Despite these contributions, we recognize several limitations of our study that may also provide opportunities for future research. First, we solely used information of patients’ medication refill history from prescription claims to measure treatment discontinuation. As such it was not possible to track patients who discontinued refilling the buprenorphine prescriptions to switch to methadone or another type of treatment program for OUD. Second, while our sensitivity test for inclusion of a patient’s baseline clinical information from claims data did not show much predictive value for treatment discontinuation, the availability of more complete and reliable clinical data from patients’ electronic health record (EHR) may prove more valuable in the development of future models for predicting treatment discontinuation. Third, we acknowledge that income-stratification based on county may not be truly representative of patients’ actual socio-economic status as in some counties there exists considerable variation regarding family income. Moreover, because we did not have information about patients’ actual residence (i.e., county or zip code), we used prescribers’ county as a proxy. While, as noted, we found a very high match rate between patients’ and prescriber’s location based on county, this proxy will not always be accurate. Fourth, we also note that for patients who discontinued within the first three months following treatment initiation, there was overlap in the information used for determining PDC values and for discontinuation (i.e., two consecutive months without any refills). However, this applied only to approximately 20% of the total sample who discontinued within that time frame. Moreover, among those who did discontinue within that time frame, substantial variation existed for PDC values so that this feature still had predictive value for these patients. Specifically, the mean of the three-month PDC of those patients was 56% but the standard deviation was 35.6%. The remaining patients who did not discontinue within the first three months had a mean three-months PDC of 92.3% with a standard deviation of 20.7%.

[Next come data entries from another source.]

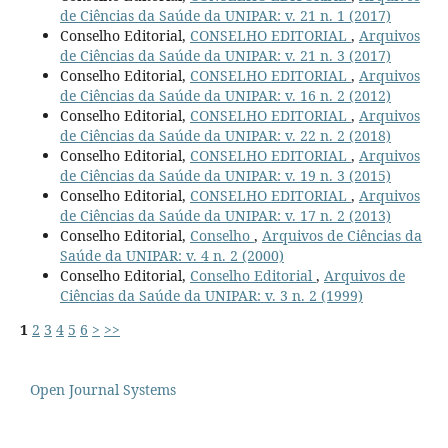
de Ciências da Saúde da UNIPAR: v. 21 n. 1 (2017)
Conselho Editorial,
CONSELHO EDITORIAL
,
Arquivos
de Ciências da Saúde da UNIPAR: v. 21 n. 3 (2017)
Conselho Editorial,
CONSELHO EDITORIAL
,
Arquivos
de Ciências da Saúde da UNIPAR: v. 16 n. 2 (2012)
Conselho Editorial,
CONSELHO EDITORIAL
,
Arquivos
de Ciências da Saúde da UNIPAR: v. 22 n. 2 (2018)
Conselho Editorial,
CONSELHO EDITORIAL
,
Arquivos
de Ciências da Saúde da UNIPAR: v. 19 n. 3 (2015)
Conselho Editorial,
CONSELHO EDITORIAL
,
Arquivos
de Ciências da Saúde da UNIPAR: v. 17 n. 2 (2013)
Conselho Editorial,
Conselho
,
Arquivos de Ciências da
Saúde da UNIPAR: v. 4 n. 2 (2000)
Conselho Editorial,
Conselho Editorial
,
Arquivos de
Ciências da Saúde da UNIPAR: v. 3 n. 2 (1999)
1
2
3
4
5
6
>
>>
Open Journal Systems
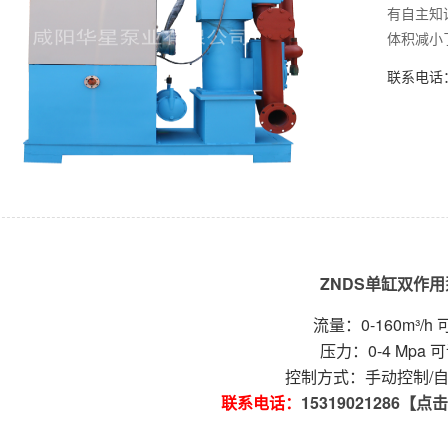
有自主知
体积减小了
联系电话：1
ZNDS单缸双作用
流量：0-160m³/h 
压力：0-4 Mpa 
控制方式：手动控制/
联系电话：
15319021286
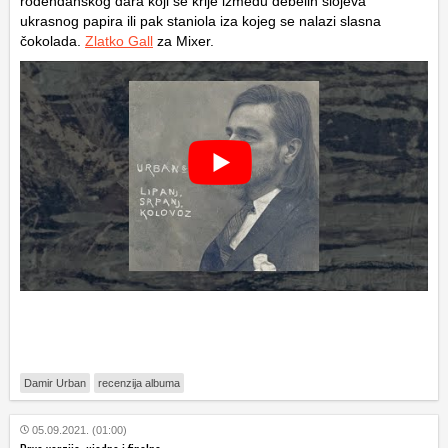
rođendanskog dara koji se krije između debelih slojeva
ukrasnog papira ili pak staniola iza kojeg se nalazi slasna
čokolada.
Zlatko Gall
za Mixer.
Damir Urban
recenzija albuma
05.09.2021. (01:00)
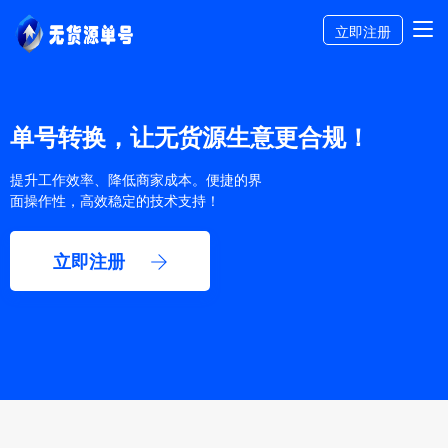
立即注册
单号转换，让无货源生意更合规！
提升工作效率、降低商家成本。便捷的界
面操作性，高效稳定的技术支持！
立即注册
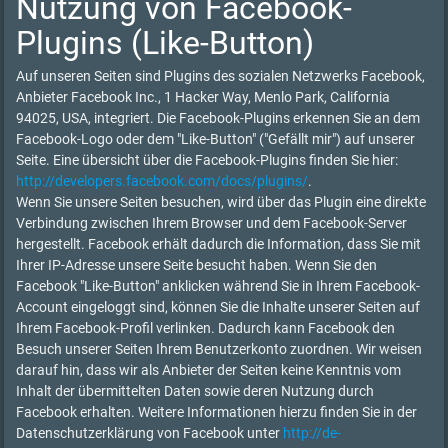
Nutzung von Facebook-
Plugins (Like-Button)
Auf unseren Seiten sind Plugins des sozialen Netzwerks Facebook,
Anbieter Facebook Inc., 1 Hacker Way, Menlo Park, California
94025, USA, integriert. Die Facebook-Plugins erkennen Sie an dem
Facebook-Logo oder dem "Like-Button" ("Gefällt mir") auf unserer
Seite. Eine übersicht über die Facebook-Plugins finden Sie hier:
http://developers.facebook.com/docs/plugins/
.
Wenn Sie unsere Seiten besuchen, wird über das Plugin eine direkte
Verbindung zwischen Ihrem Browser und dem Facebook-Server
hergestellt. Facebook erhält dadurch die Information, dass Sie mit
Ihrer IP-Adresse unsere Seite besucht haben. Wenn Sie den
Facebook "Like-Button" anklicken während Sie in Ihrem Facebook-
Account eingeloggt sind, können Sie die Inhalte unserer Seiten auf
Ihrem Facebook-Profil verlinken. Dadurch kann Facebook den
Besuch unserer Seiten Ihrem Benutzerkonto zuordnen. Wir weisen
darauf hin, dass wir als Anbieter der Seiten keine Kenntnis vom
Inhalt der übermittelten Daten sowie deren Nutzung durch
Facebook erhalten. Weitere Informationen hierzu finden Sie in der
Datenschutzerklärung von Facebook unter
http://de-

In conclusion, machine learning models can help predict which patients will be at higher risk of discontinuing treatment for OUD. For this prediction, medication adherence at the early treatment phase added valuable information to patient-level demographic and prescriber-level characteristics that are generally available at treatment initiation. Thus, our proposed machine learning framework can serve as an initial step to developing an automated decision support tool that can be implemented in different clinical settings. Performing such prediction for treatment discontinuation can potentially help prescribers develop personalized support systems to improve patients’ long-term retention in OUD treatment. Prescribers can design personalized interventions that account for pharmacologic aspects of the treatment (e.g., choice of medication, dosage and duration of the medication), psychosocial adjuncts (e.g., counselling, cognitive behavioral therapy), contingency management, care coordination supports (e.g., peer recovery coach and navigators), financial support (e.g., medication/program reimbursement), social services and/or logistic supports (e.g., housing, transportation, day care), and information technology (e.g., self-management apps) [49]. While not all of these interventions will be suitable for every patient at higher risk of treatment discontinuation, the decision rules proposed in our study can help prescribers anticipate the support systems that will best meet the patients’ need for successful retention in the treatment.